There had been stories before the war started, visitations, ‘samplings’ as we later found they were to be called. Every few thousand years and then every hundred as the primitives approached a usable state. There would have been no war at all had the Overmind not been ignored, a mistake that exposed the impending takeover. Even for such a grand alien intelligence politics was still an unpredictable impediment.

* * *

He screamed and cried. The process was uncompromising; the machine relentless; pity was not a concept within its understanding. Her voice was there again, her vision in his mind, the pale blue eyes leading him away. “Come with me, I can take you away from this” she whispered. “Reach out and I can take you to a safe place”. His mind was fuzzy, her voice so soft. “No more pain with me, reach out to me and I can save you”. Yet another shock passed through, convulsions and cramps pushing him to agree. His heart still racing and tripping from the last jolt his body arched and flexed as his nerves were overridden by the voltage, while all the time the machine slowly reprogrammed his mind. On top of all he was suffering there was the constant powerful beat of the conditioning pulses in his most vulnerable areas. He was being slowly broken, his will eroded, coerced into a new way of thinking. The next shock followed on the last and was too much. His fingers clawed as every muscle contracted under the assault, he let forth a silent cry of terror, agony and despair, his voice worn away. He knew now his only escape was to surrender his body and mind.

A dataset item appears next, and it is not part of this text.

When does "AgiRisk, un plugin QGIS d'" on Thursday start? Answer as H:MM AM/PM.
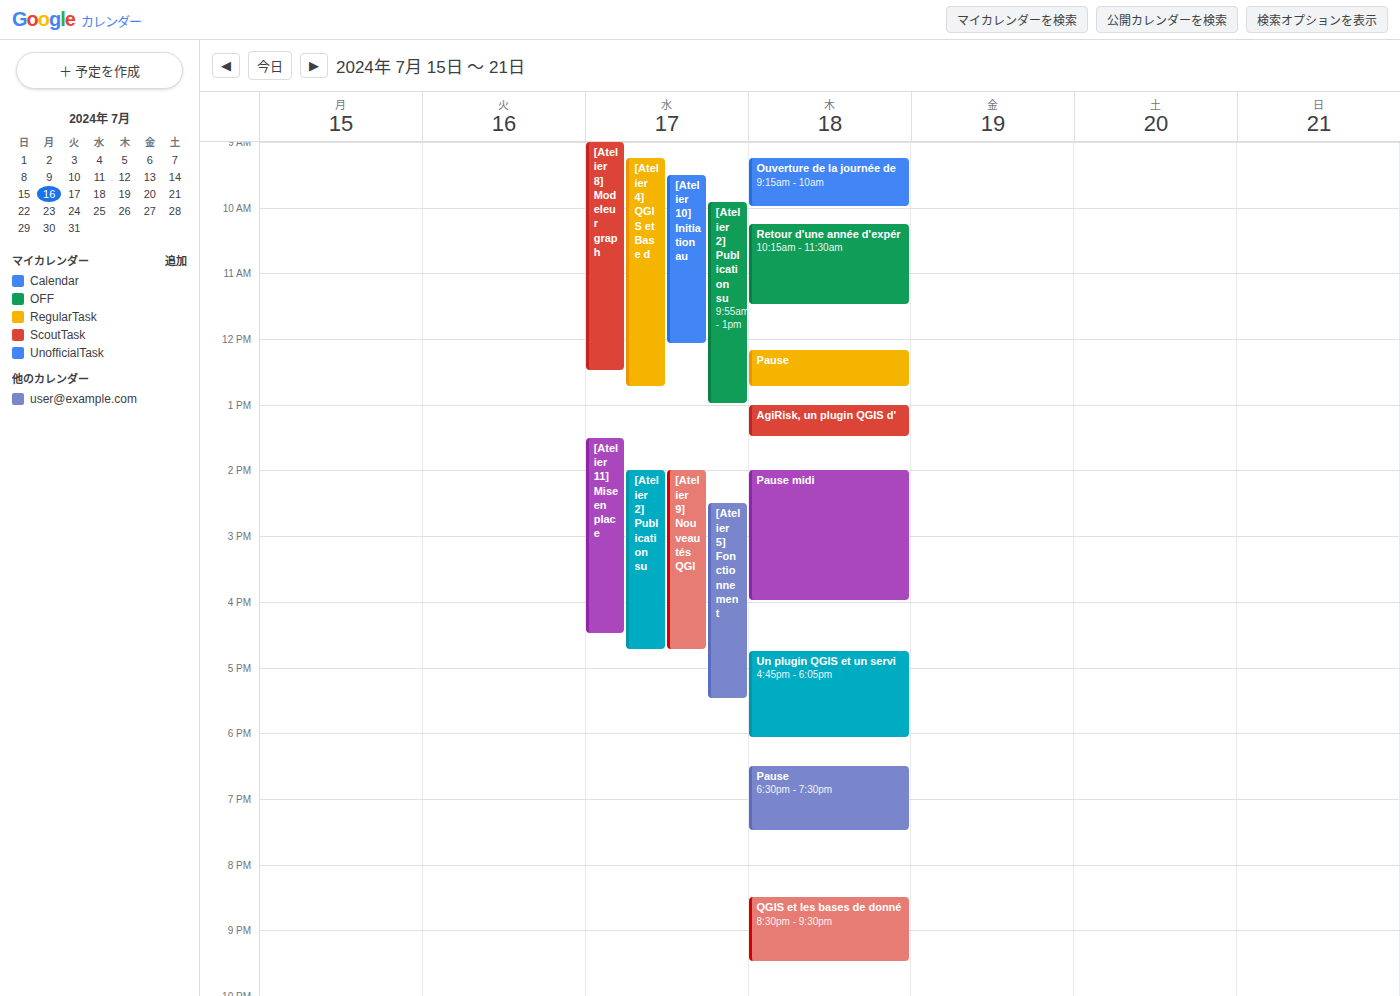
1:00 PM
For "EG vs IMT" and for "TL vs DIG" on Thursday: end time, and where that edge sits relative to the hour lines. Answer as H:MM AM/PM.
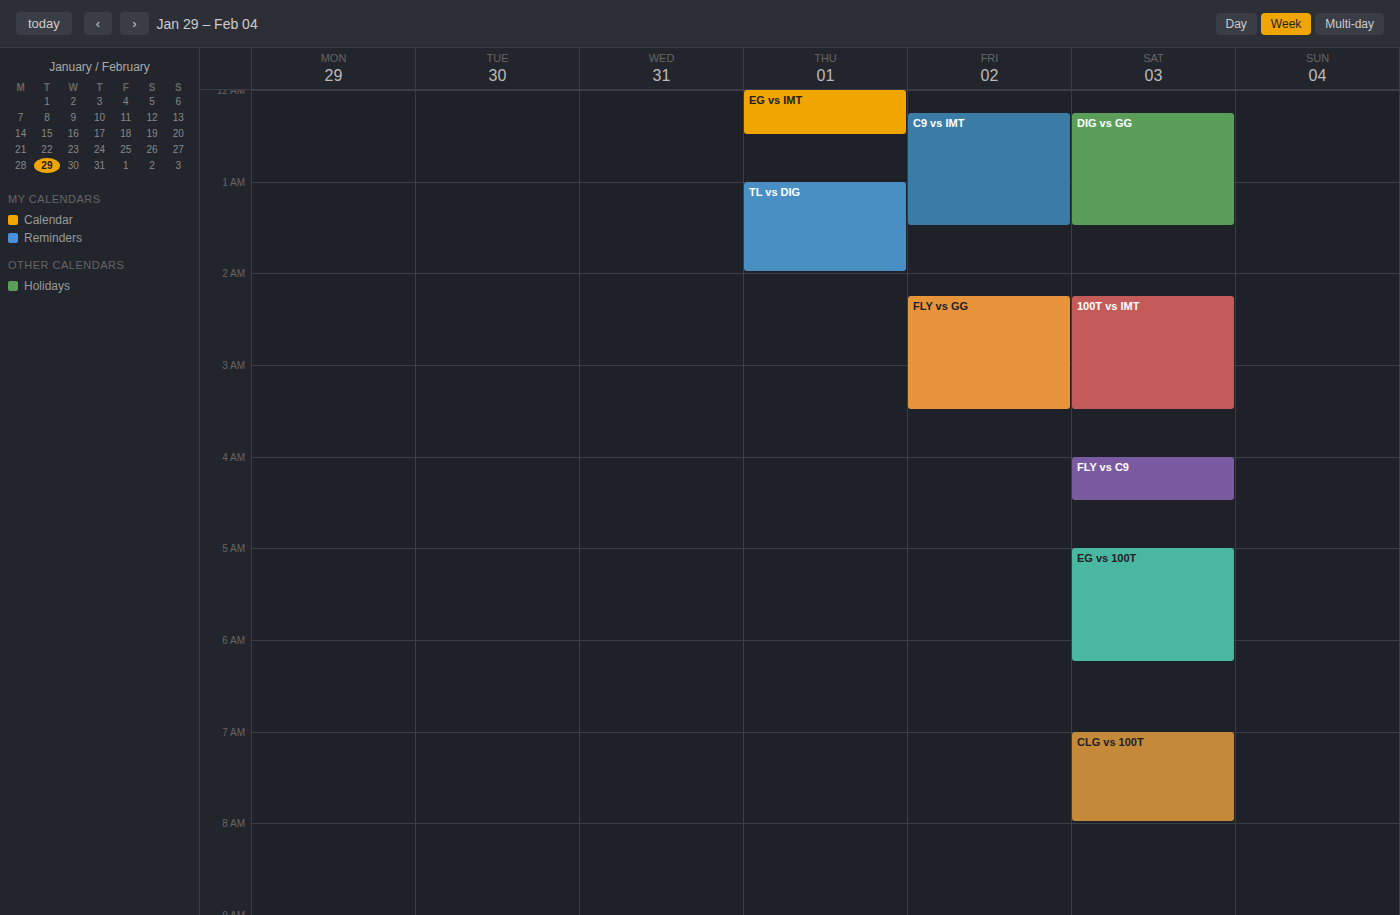
"EG vs IMT": 12:30 AM, halfway between the 12 AM and 1 AM lines. "TL vs DIG": 2:00 AM, exactly on the 2 AM line.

She comforted him, he’d done well to resist for so long, no-one could have expected more from him. No-one would blame him for giving in when the battle could not be won. With nothing left to fight with he reached out into the darkness for the eyes, to escape the here and now of a world alone and full of unyielding white pain. She reached back and in that moment he was lost. The voltage fell, his body collapsed limp onto the frame with muscles torn, dripping sweat and tears with just the occasional twitch as the conditioning signals chased out the last of his subconscious resistance.

* * *

During the first phase of the war enough data had been collected for the human race to size up its opponent and discover the scale of its issues. Brilliant minds determined that there was no feasible battle of wits they could win against such an intellect. The Forsyth project was supposed to save humanity but was buried in the ruins of Research Facility Three. The Overmind was not unique in the universe for a time but that uniqueness was a privilege it jealously guarded.

* * *

He was safe with her now, but she needed him to be brave one last time, one last step in the process before absorption. From above a long slender rod descended from the machinery, Jamie was precisely positioned and the rounded tip made contact with the now gaping mouth of his erection.

“Brave for me”. It slid into him, he flinched but was held firm, soon it was in to the base of his shaft. A small vibration at first, gentle electro pulses as the process built.

“Surrender to me”, she beckoned his mind deeper into the darkness, the light in his eyes grew dim as the machinery processed his brain, there was little of him left. The pulses grew stronger, the vibration more intense. “Let go for pleasure, don’t resist, come with me...", he followed her deeper into the dark. He passed the trigger point, orgasm shook his body and semen overflowed around the rod as it was slowly withdrawn from his twitching member, matting in his pubic hair and running across his belly. His last thoughts as his mind was erased were how good it felt to obey, one last involuntary twitch of his penis sent the last semen he would consciously produce running down his side onto the control frame, his final resting place.

His body was one with the machine, as it changed he changed. A new template was downloaded, the new segment of memory filled in accordance with the requested types. Jamie Laubach was gone, all he was had been overwritten, he was not a boy with a name but an extension of the Overmind. He was an integer now, an address in the machine.